The honest, defensible finding is narrower than “Lusha is 100% accurate,” and it’s this: in this test, ChatGPT reliably identified the right kind of person, and reliably failed to produce a complete, usable contact record for them under a no-guessing standard. Connecting Lusha closed that specific gap, for these 10 companies, in this test.
AI is the reasoning layer. B2B data is the data layer.
This is the real finding underneath the numbers. ChatGPT’s research capability didn’t change between the two conditions, the interface, the reasoning, the ability to interpret “senior sales leader” and find a real candidate, all stayed constant. What changed was whether a structured, verified data source was available to answer the second half of the request.

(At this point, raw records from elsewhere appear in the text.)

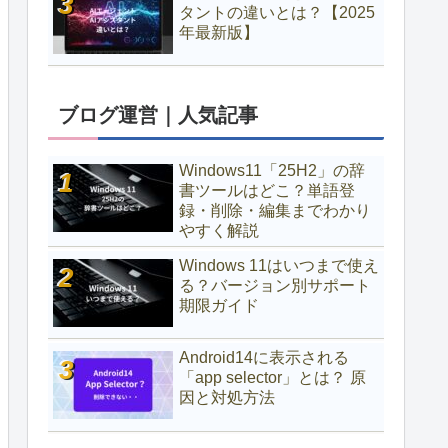
タントの違いとは？【2025
年最新版】
ブログ運営｜人気記事
Windows11「25H2」の辞
書ツールはどこ？単語登
録・削除・編集までわかり
やすく解説
Windows 11はいつまで使え
る？バージョン別サポート
期限ガイド
Android14に表示される
「app selector」とは？ 原
因と対処方法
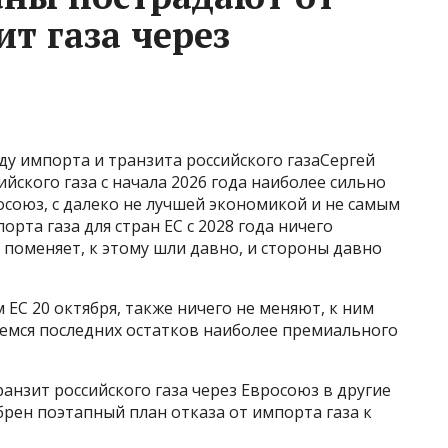
ит газа через
у импорта и транзита российского газаСергей
йского газа с начала 2026 года наиболее сильно
осоюз, с далеко не лучшей экономикой и не самым
рта газа для стран ЕС с 2028 года ничего
поменяет, к этому шли давно, и стороны давно
ЕС 20 октября, также ничего не меняют, к ним
аемся последних остатков наиболее премиального
ранзит российского газа через Евросоюз в другие
обрен поэтапный план отказа от импорта газа к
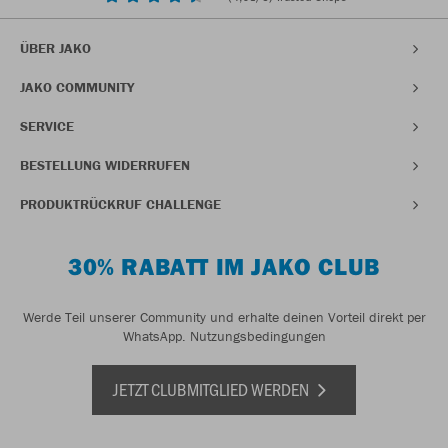
ÜBER JAKO
JAKO COMMUNITY
SERVICE
BESTELLUNG WIDERRUFEN
PRODUKTRÜCKRUF CHALLENGE
30% RABATT IM JAKO CLUB
Werde Teil unserer Community und erhalte deinen Vorteil direkt per
WhatsApp.
Nutzungsbedingungen
JETZT CLUBMITGLIED WERDEN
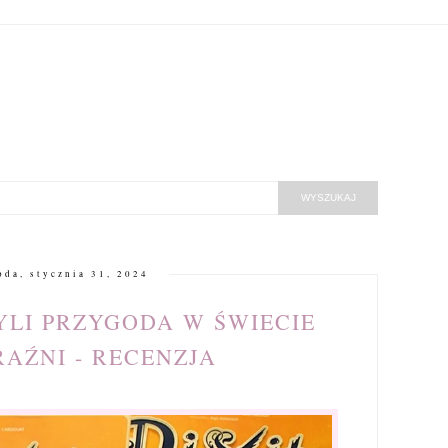
oda, stycznia 31, 2024
ZYLI PRZYGODA W ŚWIECIE
AŹNI - RECENZJA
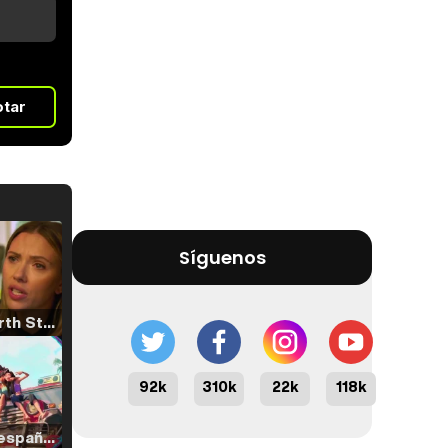
otar
Síguenos
Tráiler 'North Star' (2023)
92k
310k
22k
118k
Tráiler en español de 'La isla olvidada'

Identifying the right person is a reasoning problem, and AI is already good at it. Producing a current, verified, contactable record is a data problem, and that’s a different job entirely.
Methodology
This experiment ran August 2026 against 10 real, active B2B software companies. Both conditions received an identical fixed prompt requesting a current senior sales leader’s name, title, work email, direct phone, and LinkedIn profile, with explicit instructions not to guess or infer any field.

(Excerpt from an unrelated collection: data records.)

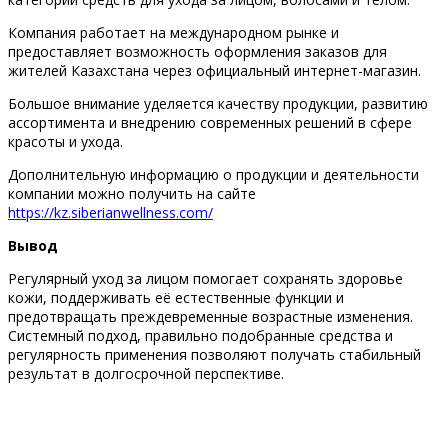
Компания работает на международном рынке и
предоставляет возможность оформления заказов для
жителей Казахстана через официальный интернет-магазин.
Большое внимание уделяется качеству продукции, развитию
ассортимента и внедрению современных решений в сфере
красоты и ухода.
Дополнительную информацию о продукции и деятельности
компании можно получить на сайте
https://kz.siberianwellness.com/
Вывод
Регулярный уход за лицом помогает сохранять здоровье
кожи, поддерживать её естественные функции и
предотвращать преждевременные возрастные изменения.
Системный подход, правильно подобранные средства и
регулярность применения позволяют получать стабильный
результат в долгосрочной перспективе.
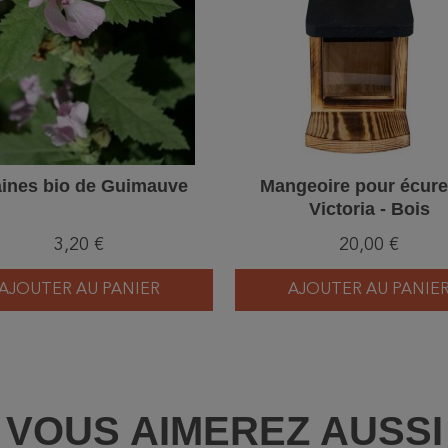
ines bio de Guimauve
Mangeoire pour écure
Victoria - Bois
3,20 €
20,00 €
AJOUTER AU PANIER
AJOUTER AU PANIE
VOUS AIMEREZ AUSSI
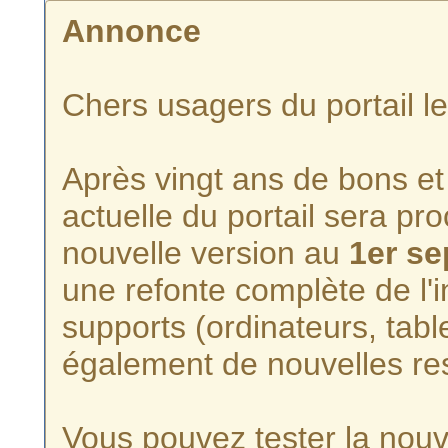
Annonce
Chers usagers du portail l
Après vingt ans de bons et 
actuelle du portail sera p
nouvelle version au
1er s
une refonte complète de l'i
supports (ordinateurs, tabl
également de nouvelles re
Vous pouvez tester la nouve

The ChatGPT-alone condition used public web research only, with no connected data source and no contact names supplied in advance. The Lusha-connected condition filtered US contacts in the Sales department, VP or C-suite seniority, Software Development companies, B2B business model, 201-1,000 employees, a population of 2,161 matching contacts, from which one qualifying leader per company was selected and the same fields revealed.
Scoring followed a rubric fixed before either result was reviewed. Any current, correct VP, SVP, or CRO-equivalent leader counted as a valid identification, regardless of whether it matched the specific individual the Lusha search surfaced.
Company names and individual identities from this experiment have been generalized and anonymized throughout this article, including in aggregate discussion, since the pairing of a specific company with a specific named executive is itself identifying information. This is a 10-company exploratory test measuring field availability under a no-guessing standard, not deliverability, connectivity, or an independent benchmark of database-wide accuracy. Results from this sample should not be interpreted as representative of accuracy at scale.
FAQ
Can ChatGPT find B2B contacts?
It can reliably identify people who fit a role and company profile using public web research. In a controlled 10-company test, it identified a correct, current senior sales leader in 10 out of 10 cases. It did not reliably produce a complete, verified contact record, work email and direct phone, for any of them.
Can ChatGPT find business emails?
Under a strict no-guessing standard, public web research alone did not return a single usable work email across a 10-company test. Public sources often surface masked or partial contact information rather than verified, current details.
What’s the difference between identifying someone and being able to contact them?
Identifying someone is a reasoning task, matching a role and company to a real, current person, and general-purpose AI is genuinely capable at it. Contacting them requires verified, current data, a work email and direct phone that are actually correct, which is a structured data problem, not a research problem.
Why connect Lusha to ChatGPT?
Connecting Lusha gives ChatGPT access to verified, structured contact and company data while you keep working through a conversational interface, closing the gap between identifying a prospect and having a usable record to act on.